### Task goal
Which lines of the listing below contain the string "assassinatos"? Pull out each of those lines in full, counting only matches with the same capitalization.

###

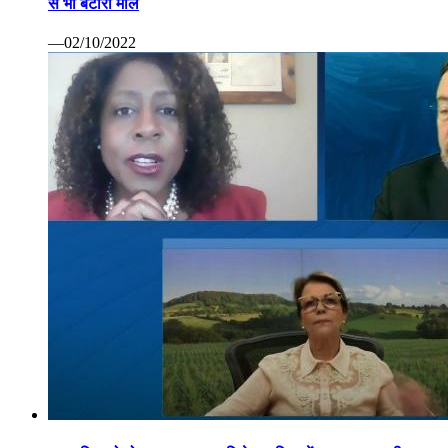
से भी बटोरा माल
—02/10/2022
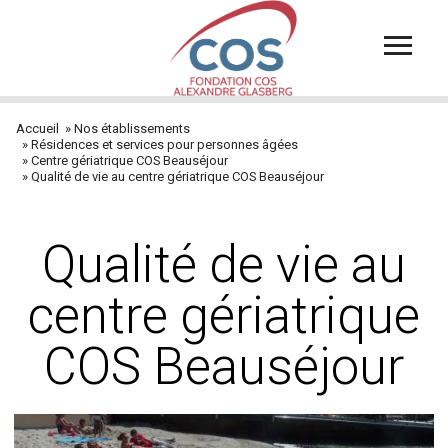
Aller
au
contenu
principal
Accueil
Nos établissements
Fil
Résidences et services pour personnes âgées
Centre gériatrique COS Beauséjour
d'Ariane
Qualité de vie au centre gériatrique COS Beauséjour
Qualité de vie au
centre gériatrique
COS Beauséjour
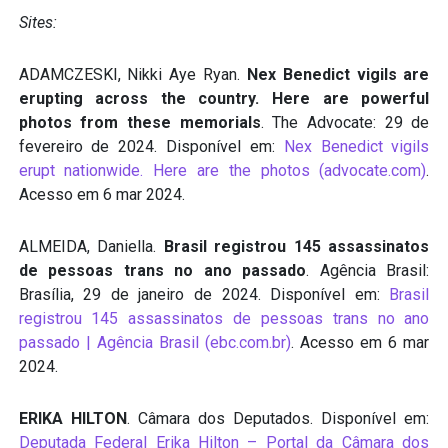
Sites:
ADAMCZESKI, Nikki Aye Ryan.
Nex Benedict vigils are
erupting across the country. Here are powerful
photos from these memorials
. The Advocate: 29 de
fevereiro de 2024. Disponível em:
Nex Benedict vigils
erupt nationwide. Here are the photos (advocate.com)
.
Acesso em 6 mar 2024.
ALMEIDA, Daniella.
Brasil registrou 145 assassinatos
de pessoas trans no ano passado
. Agência Brasil:
Brasília, 29 de janeiro de 2024. Disponível em:
Brasil
registrou 145 assassinatos de pessoas trans no ano
passado | Agência Brasil (ebc.com.br)
. Acesso em 6 mar
2024.
ERIKA HILTON
. Câmara dos Deputados. Disponível em:
Deputada Federal Erika Hilton – Portal da Câmara dos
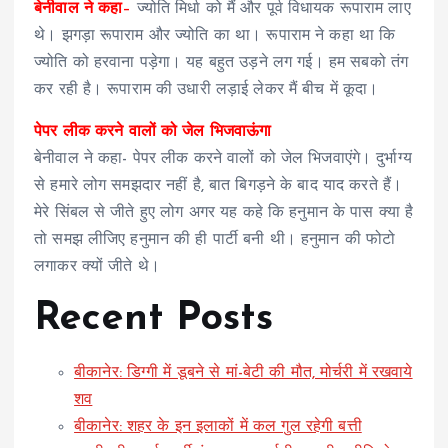
बेनीवाल ने कहा
–
ज्योति मिर्धा को मैं और पूर्व विधायक रूपाराम लाए
थे। झगड़ा रूपाराम और ज्योति का था। रूपाराम ने कहा था कि
ज्योति को हरवाना पड़ेगा। यह बहुत उड़ने लग गई। हम सबको तंग
कर रही है। रूपाराम की उधारी लड़ाई लेकर मैं बीच में कूदा।
पेपर लीक करने वालों को जेल भिजवाऊंगा
बेनीवाल ने कहा- पेपर लीक करने वालों को जेल भिजवाएंगे। दुर्भाग्य
से हमारे लोग समझदार नहीं है, बात बिगड़ने के बाद याद करते हैं।
मेरे सिंबल से जीते हुए लोग अगर यह कहे कि हनुमान के पास क्या है
तो समझ लीजिए हनुमान की ही पार्टी बनी थी। हनुमान की फोटो
लगाकर क्यों जीते थे।
Recent Posts
बीकानेर: डिग्गी में डूबने से मां-बेटी की मौत, मोर्चरी में रखवाये
शव
बीकानेर: शहर के इन इलाकों में कल गुल रहेगी बत्ती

###

### Exercise output
Brasil registrou 145 assassinatos
registrou 145 assassinatos de pessoas trans no ano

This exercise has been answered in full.